The auto-pop bit forces the trap dispatcher to remove the top 4 bytes from the stack before dispatching to the Toolbox routine. After the Toolbox routine completes execution, control is transferred back to the place where the glue routine was called from, not back to the glue routine.
Most development environments, including MPW, do not use this feature.
About Trap Macros
A trap macro is an assembly-language macro that assembles into an A-line instruction, used for calling a Toolbox or Operating System routine from assembly language. The names of all trap macros begin with the underscore character (_), followed by the name of the corresponding routine. As a rule, the macro name is the same as the name used to call the routine from Pascal. For example, to call the Window Manager function NewWindow, you should use an instruction with the macro name _NewWindow. There are some exceptions, however, in which the spelling of the macro differs from the name of the Pascal routine itself; these are noted in the documentation for the individual routines.
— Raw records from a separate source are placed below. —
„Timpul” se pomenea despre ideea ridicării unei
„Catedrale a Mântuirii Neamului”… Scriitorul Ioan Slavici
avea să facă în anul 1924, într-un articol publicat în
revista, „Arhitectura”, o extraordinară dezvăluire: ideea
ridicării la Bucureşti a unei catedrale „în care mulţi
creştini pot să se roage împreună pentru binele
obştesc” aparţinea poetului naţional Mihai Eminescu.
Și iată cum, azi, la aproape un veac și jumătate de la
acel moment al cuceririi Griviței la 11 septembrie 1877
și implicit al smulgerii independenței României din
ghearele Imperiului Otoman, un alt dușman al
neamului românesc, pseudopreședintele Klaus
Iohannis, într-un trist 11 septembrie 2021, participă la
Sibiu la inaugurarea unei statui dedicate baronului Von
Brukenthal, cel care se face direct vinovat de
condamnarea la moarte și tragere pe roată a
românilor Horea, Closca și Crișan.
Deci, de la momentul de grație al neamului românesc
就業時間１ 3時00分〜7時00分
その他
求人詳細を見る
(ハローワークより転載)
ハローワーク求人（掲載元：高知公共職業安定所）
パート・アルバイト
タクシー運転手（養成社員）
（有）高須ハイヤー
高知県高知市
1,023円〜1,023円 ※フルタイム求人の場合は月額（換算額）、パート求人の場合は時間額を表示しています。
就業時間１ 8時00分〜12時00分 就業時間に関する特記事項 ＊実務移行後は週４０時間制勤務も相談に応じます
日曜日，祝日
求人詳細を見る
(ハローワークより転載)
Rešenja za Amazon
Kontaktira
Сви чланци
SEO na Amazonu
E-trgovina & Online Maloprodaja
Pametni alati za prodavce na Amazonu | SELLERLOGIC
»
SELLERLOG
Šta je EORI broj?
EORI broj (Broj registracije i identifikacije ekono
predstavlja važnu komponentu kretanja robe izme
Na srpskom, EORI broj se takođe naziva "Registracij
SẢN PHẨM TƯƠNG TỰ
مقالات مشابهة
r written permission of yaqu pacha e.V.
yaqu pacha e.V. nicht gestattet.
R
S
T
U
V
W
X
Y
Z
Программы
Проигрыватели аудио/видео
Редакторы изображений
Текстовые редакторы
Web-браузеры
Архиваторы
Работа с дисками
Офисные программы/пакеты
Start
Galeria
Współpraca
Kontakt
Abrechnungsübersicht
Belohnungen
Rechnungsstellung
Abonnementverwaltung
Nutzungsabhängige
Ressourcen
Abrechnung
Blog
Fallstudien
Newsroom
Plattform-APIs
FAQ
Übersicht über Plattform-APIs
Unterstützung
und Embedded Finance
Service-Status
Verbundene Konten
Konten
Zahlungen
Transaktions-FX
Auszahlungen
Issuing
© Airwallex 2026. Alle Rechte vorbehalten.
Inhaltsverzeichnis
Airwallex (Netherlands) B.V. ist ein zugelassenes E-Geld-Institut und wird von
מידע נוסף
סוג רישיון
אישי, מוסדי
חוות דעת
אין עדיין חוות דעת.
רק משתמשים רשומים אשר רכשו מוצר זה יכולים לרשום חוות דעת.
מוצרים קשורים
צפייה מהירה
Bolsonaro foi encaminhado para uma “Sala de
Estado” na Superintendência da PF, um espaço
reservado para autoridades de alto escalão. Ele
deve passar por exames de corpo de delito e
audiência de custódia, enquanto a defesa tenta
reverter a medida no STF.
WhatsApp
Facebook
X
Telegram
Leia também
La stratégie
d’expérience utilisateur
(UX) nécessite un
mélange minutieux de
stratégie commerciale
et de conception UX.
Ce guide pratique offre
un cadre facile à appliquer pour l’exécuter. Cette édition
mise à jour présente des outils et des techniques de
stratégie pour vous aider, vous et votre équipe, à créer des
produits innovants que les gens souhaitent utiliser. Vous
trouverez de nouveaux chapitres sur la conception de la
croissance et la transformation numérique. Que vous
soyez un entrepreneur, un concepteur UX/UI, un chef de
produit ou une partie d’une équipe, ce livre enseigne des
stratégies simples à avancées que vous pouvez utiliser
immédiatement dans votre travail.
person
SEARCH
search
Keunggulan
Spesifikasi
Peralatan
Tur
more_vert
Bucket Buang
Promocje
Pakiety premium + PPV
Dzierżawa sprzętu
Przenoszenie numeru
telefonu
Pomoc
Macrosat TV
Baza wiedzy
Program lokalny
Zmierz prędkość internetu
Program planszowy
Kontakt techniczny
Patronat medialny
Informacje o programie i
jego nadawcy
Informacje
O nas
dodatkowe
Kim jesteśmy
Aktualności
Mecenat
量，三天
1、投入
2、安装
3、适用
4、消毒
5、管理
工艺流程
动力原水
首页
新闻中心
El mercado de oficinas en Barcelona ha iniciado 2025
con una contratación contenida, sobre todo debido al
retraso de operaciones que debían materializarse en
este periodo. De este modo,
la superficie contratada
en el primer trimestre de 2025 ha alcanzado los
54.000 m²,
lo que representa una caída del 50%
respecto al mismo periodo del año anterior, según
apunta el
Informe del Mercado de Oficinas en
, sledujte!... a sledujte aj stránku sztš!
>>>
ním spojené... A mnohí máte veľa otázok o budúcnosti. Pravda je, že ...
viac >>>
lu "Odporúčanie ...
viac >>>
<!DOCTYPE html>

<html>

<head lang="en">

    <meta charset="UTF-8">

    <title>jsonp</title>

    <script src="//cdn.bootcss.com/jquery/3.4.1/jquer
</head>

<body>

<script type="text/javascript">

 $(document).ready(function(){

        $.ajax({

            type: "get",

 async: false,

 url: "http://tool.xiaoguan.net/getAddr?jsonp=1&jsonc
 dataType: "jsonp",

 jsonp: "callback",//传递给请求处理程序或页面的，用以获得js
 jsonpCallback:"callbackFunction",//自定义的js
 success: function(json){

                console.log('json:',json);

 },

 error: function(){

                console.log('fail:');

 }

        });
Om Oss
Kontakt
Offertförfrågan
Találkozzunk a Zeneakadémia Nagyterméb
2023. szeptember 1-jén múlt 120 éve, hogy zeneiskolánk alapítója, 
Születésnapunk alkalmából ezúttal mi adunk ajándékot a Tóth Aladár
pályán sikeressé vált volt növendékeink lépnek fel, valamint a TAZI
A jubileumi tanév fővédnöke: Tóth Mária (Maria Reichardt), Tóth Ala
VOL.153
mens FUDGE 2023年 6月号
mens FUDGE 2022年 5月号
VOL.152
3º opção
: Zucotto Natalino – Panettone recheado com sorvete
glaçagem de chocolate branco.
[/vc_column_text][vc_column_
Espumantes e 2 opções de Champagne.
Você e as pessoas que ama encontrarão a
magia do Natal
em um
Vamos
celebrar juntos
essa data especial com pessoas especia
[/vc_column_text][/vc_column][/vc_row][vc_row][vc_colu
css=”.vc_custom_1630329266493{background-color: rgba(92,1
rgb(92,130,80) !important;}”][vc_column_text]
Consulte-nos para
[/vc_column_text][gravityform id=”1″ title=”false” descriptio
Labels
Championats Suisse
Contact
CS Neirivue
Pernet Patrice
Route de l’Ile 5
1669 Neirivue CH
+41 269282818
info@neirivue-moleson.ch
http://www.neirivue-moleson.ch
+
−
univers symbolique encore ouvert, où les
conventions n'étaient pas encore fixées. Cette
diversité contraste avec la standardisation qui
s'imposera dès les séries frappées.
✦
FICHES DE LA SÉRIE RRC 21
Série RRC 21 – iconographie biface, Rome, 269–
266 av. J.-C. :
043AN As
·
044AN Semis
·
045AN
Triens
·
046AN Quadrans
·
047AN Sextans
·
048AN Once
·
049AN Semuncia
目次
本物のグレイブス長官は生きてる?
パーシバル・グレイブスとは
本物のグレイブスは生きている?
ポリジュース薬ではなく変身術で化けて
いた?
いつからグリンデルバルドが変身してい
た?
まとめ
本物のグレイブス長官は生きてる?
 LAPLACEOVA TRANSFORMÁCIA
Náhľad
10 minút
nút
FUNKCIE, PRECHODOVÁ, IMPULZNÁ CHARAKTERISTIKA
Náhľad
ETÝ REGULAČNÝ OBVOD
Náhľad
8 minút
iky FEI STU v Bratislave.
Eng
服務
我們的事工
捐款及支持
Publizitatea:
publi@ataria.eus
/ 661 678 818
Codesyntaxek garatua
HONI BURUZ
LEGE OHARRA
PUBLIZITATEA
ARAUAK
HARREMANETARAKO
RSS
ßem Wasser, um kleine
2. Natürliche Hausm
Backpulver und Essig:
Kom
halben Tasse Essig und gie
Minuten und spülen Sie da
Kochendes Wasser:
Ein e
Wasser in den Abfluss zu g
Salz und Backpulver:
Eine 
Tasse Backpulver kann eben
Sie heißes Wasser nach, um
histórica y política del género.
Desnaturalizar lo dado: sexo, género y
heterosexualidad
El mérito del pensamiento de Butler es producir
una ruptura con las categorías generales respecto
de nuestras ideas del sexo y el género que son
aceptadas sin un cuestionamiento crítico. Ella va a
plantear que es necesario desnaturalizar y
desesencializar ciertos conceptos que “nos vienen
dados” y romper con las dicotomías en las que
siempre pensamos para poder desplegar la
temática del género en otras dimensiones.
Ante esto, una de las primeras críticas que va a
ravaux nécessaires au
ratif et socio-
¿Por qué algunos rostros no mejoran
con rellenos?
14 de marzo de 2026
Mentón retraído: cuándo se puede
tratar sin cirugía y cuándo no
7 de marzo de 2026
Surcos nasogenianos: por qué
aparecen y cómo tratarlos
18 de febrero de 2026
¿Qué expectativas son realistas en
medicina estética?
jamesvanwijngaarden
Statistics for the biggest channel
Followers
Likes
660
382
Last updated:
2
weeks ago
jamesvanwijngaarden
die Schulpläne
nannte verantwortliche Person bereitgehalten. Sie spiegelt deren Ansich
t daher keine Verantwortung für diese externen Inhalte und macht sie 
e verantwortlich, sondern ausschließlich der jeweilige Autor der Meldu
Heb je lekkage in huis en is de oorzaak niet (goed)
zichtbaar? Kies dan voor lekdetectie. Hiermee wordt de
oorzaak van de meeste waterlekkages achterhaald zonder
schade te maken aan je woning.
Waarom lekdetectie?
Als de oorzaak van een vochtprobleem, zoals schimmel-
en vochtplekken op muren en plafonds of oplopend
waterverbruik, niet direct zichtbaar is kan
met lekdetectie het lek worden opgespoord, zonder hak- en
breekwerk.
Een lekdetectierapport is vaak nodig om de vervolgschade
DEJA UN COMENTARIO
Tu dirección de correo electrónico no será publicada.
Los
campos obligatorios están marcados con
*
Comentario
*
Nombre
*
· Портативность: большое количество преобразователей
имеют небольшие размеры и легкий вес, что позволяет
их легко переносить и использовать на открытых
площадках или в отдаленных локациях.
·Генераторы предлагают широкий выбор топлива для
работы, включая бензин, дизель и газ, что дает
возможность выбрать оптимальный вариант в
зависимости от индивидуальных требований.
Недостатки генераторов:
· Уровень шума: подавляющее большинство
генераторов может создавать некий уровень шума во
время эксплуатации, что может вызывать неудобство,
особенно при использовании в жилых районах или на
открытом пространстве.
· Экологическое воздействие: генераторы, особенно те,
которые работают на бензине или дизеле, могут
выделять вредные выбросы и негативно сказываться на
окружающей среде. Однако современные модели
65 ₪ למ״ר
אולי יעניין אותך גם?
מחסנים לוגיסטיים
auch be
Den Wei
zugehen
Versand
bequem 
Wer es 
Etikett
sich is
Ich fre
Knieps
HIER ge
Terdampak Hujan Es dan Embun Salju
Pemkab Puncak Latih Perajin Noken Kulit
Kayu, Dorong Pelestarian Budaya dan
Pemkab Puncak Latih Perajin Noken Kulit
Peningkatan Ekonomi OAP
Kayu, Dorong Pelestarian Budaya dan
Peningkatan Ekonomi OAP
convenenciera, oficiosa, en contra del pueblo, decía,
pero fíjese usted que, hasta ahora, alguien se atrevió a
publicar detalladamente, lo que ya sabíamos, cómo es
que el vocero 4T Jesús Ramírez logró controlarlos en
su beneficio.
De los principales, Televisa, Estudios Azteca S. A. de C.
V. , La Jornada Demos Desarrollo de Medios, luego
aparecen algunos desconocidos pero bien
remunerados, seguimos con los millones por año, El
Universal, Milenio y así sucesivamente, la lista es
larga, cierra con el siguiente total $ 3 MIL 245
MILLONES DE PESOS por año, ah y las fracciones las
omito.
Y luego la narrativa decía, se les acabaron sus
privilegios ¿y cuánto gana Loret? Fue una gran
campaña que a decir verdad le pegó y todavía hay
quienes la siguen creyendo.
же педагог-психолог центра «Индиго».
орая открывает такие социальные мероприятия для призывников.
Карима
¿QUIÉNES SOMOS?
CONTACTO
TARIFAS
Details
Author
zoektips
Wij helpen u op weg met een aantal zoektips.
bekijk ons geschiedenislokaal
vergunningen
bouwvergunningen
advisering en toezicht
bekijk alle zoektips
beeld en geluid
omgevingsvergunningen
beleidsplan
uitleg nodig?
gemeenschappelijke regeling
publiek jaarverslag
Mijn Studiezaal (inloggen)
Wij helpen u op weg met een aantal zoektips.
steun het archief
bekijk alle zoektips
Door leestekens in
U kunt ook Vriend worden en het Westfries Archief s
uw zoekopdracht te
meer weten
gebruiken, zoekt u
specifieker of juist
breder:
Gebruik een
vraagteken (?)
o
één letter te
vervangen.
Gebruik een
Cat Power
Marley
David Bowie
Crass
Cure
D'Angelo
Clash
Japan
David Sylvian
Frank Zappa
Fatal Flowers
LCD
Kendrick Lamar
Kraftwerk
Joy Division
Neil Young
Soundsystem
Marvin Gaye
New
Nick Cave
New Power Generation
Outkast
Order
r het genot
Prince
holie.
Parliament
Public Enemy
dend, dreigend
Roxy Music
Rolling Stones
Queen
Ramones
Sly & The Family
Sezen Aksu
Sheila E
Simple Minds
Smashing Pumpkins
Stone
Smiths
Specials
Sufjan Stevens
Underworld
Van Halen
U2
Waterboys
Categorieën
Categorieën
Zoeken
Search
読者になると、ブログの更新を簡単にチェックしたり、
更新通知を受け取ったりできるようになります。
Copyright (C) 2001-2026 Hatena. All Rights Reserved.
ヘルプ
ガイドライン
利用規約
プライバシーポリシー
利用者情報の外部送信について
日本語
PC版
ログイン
Trap macros for Toolbox routines take no arguments; any parameters must be pushed on the stack before invoking the routine. See “Calling Conventions for Stack-Based Routines” on page 8-16 for more information. Trap macros for Operating System routines may have as many as three optional arguments. The first argument, if present, is used to load a register with a parameter value for the routine you’re calling. The remaining arguments control the settings of the various flag bits in the A-line instruction.
About Routine Selectors
A routine selector is a value that is pushed on the stack to select a particular routine from a group of routines to be executed. Many trap macros take routine selectors. For example, the trap macro _HFSDispatch has the possibility of calling 42 different system software routines. Hence, the trap macro has 42 different routine selectors. The routine selector that is passed on the stack (for _HFSDispacth to access) selects which of the 42 software routines _HFSDispatch executes.
Most system software routines that are accessed through a trap macro and a routine selector also have a corresponding macro that expands to call the original trap macro and automatically puts the correct routine selector on the stack. For example, the trap macro _GetCatInfo expands to call _HFSDispatch and places the selector $0009 on the stack after the parameters.